Answer: You’re smart not to take on any major remodeling just before you sell, since few home improvements come anywhere close to paying for themselves. The fix-ups that typically do return more than they cost include painting, deep cleaning, trimming and freshening your landscaping, and de-cluttering. Consider storing half or more of your possessions. You’ll have to pack them up anyway to move, and getting them out of the way now will make your house look bigger.
Talk to your real estate agent about the advisability of replacing your floors. If yours are quite worn, the investment may pay for itself. Otherwise, a cleaning may be enough. You don’t have to offer to pay for the next owner’s improvements. Just price the home appropriately to reflect the fact that it needs updates.
Dear Liz: What’s the easiest way to save money? I have the hardest time. I want to save, but I feel that I don’t make enough to start saving.
Answer: The easiest way to save is to do it without thinking about it.
That usually means setting up automatic transfers either from your paycheck or from your checking account.
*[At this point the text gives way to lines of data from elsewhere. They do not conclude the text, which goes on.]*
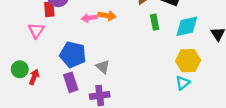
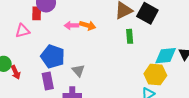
cyan diamond: (187, 26) -> (166, 56), moved
pink triangle: (36, 30) -> (23, 31), turned 35
red arrow: (34, 77) -> (16, 72), turned 128

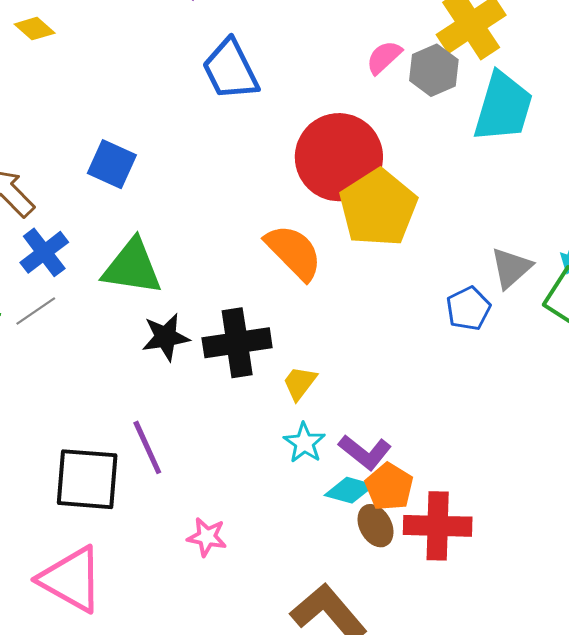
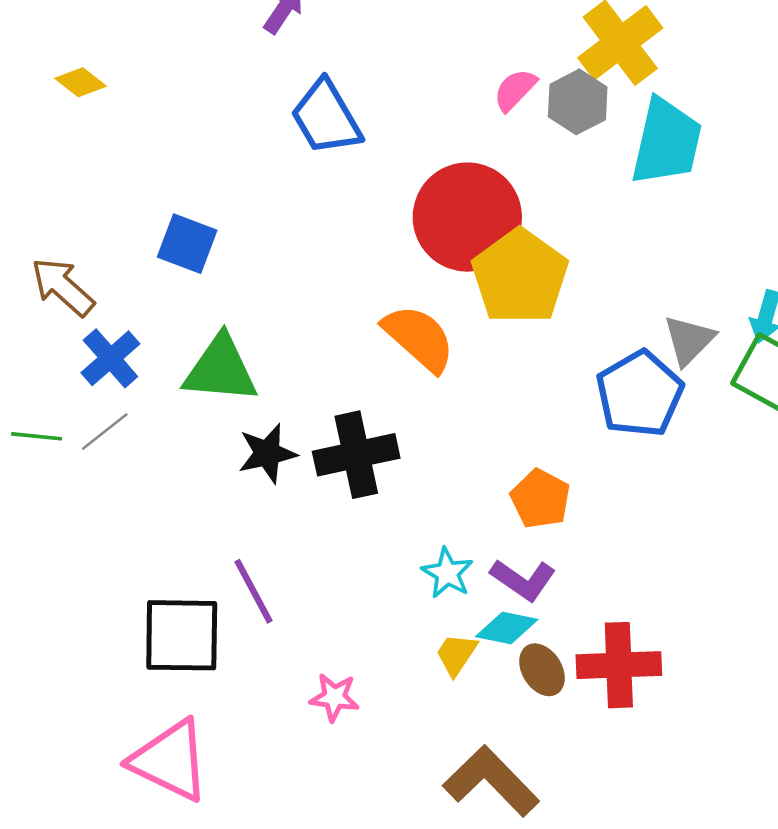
blue pentagon: (468, 309) -> (640, 394), size x1.6
yellow trapezoid: (300, 383) -> (456, 654), moved
orange pentagon: (389, 487) -> (540, 499), moved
If you have to think about putting aside money, you’ll probably think of other things to do with that cash. If it’s done automatically, you may be surprised at how fast the money piles up.
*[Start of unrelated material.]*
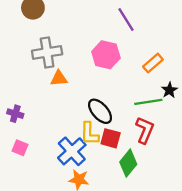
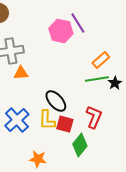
pink hexagon: (106, 55) -> (61, 31), moved
green line: (148, 102) -> (97, 79), moved
blue cross: (72, 151) -> (17, 120), moved

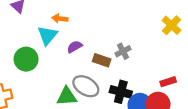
The second part of this equation is to leave your savings alone. If you’re constantly dipping into savings to cover regular expenses, you won’t get ahead.
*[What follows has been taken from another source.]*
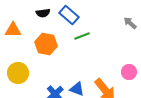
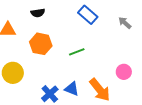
blue rectangle: (69, 15) -> (88, 15), moved
green line: (82, 36) -> (77, 52), moved

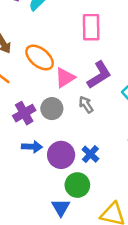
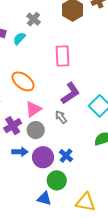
pink triangle: (65, 78) -> (33, 109), moved
gray circle: (52, 109) -> (36, 130), moved
blue triangle: (61, 207) -> (44, 199), turned -42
People manage to save even on small incomes because they make it a priority. They “pay themselves first,” putting aside money for savings before any other bills are paid. Start with small, regular transfers and increase them as you can.
Dear Liz: How does a family without any income qualify for assistance? My son-in-law has had an Internet business for a few years. He did okay for a while, but not lately. Because he owns his own business, he can’t get unemployment. We’re paying for everything and can’t do it much longer. My daughter has a special needs child and is a stay-at-home mom. The kids have medical insurance, but the parents don’t. What steps are available to them to get the help they so desperately need?
Answer: If your son-in-law incorporated his business and paid into his state’s unemployment fund, he may qualify for benefits. If not, he can start his search for help at Benefits.gov, which is a federal Web site with links to a variety of assistance programs.
The fact that you’re helping the family financially is a blessing to them—but the fact that you’re “paying for everything” is a huge red flag. Families can fall upon tough times, but responsible ones have some savings they can tap and are diligent about finding ways to make money, even if it’s not as much as they were able to command in the past. If they can’t make ends meet, responsible families make changes—sometimes drastic changes—until they can.
What responsible families don’t do is continue relying on relatives until those relatives are bled dry. If your son-in-law isn’t actively looking for a job, he should be. If your daughter is the more employable one and can find work, then he could take over the child-care duties.
They may not take these steps if they think they can still count on you to pay the bills, so you need to be straight with them about your inability to continue supporting their family.